Almost every aspect of one’s life is impacted by their social position, as determined by socioeconomic class, caste, and gender. The rights-based model assumes that one’s mental health is expressed in terms of their ability to achieve their potential, cope well with daily stressors, work productively, and be well integrated in one’s own community. Access to quality healthcare, housing, as well as social justice thus, become integral determinants of mental health. In India, the intersections of gender, caste, and class determine one’s access to all of the above.

Among all the axes of inequality, the two most prominent that the pandemic has further deepened are those of gender and socioeconomic class. Recent reports suggest that over 120 million people have been pushed to poverty because of the economic fallout from the pandemic. Income and gender inequalities that existed in India even before the pandemic have become starker. Women have been disproportionately affected, both in terms of economic hardship and increased burden of housework and childcare. In addition, there has been a surge of pandemic facilitated violence against women. Conversely, it would be important to explore the strength of family relationships and intracommunity bonds and their role in collective coping and resilience, gaining access to resources, and in collective acts of volunteering and participation in local COVID relief work.

Despite the fact that India’s Mental Health Care Act adopts a rights-based model, existing measures continue to focus on psychological distress at the individual level. No comprehensive ecological assessment of mental health has been undertaken as of now. The understanding of mental health is hardly existent across different social groups, and mental illness has significant taboo attached to it still.

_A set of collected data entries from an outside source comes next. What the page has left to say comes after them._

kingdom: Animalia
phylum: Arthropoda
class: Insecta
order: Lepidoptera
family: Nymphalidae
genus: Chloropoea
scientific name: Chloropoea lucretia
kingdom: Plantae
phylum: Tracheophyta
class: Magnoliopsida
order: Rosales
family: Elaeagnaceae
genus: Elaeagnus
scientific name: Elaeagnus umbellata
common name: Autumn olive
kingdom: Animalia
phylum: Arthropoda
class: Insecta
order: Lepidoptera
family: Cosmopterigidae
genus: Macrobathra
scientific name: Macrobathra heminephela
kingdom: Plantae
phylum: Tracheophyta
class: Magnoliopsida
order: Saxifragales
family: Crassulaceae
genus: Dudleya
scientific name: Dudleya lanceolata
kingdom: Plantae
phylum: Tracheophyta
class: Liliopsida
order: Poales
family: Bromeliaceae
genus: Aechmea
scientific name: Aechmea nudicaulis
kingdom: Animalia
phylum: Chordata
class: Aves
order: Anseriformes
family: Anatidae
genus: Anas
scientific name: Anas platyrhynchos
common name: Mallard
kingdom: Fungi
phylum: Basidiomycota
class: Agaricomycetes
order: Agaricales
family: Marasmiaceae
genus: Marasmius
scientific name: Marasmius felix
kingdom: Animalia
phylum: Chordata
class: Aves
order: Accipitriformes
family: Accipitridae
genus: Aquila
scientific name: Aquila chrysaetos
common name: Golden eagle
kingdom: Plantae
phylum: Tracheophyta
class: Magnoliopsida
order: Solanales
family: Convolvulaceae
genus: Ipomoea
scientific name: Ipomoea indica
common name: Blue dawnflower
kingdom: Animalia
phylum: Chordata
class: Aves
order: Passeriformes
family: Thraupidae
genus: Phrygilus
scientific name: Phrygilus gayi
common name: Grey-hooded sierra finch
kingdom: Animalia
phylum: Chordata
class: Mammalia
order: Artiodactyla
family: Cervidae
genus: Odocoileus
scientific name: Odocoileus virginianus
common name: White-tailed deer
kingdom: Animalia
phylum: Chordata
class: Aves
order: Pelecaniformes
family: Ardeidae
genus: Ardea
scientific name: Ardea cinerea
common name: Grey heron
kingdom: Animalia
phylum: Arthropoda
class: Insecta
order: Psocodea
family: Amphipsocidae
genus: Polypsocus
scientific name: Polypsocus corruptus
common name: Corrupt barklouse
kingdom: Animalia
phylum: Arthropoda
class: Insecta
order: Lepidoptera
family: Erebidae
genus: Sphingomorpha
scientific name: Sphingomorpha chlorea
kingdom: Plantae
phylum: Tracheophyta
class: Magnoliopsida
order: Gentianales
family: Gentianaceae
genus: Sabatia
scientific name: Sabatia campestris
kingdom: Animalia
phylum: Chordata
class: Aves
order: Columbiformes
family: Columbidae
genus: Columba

At the Department of Psychology at Ashoka, Prof. Rashmi Nair and I are working on a collaborative project to study how the pandemic has been experienced across gender and socioeconomic classes. We ultimately want to zero in on key determinants of mental health using an ecological model.

Simantini Ghosh is Assistant Professor of Psychology. Her research interests lie in understanding how chronic stress affects the mind, and the various components that underlie stress responses.

It can be argued that the pandemic faced by Indians has elements of shared emotions and a sense of loss which are some of the hallmark features of collective trauma.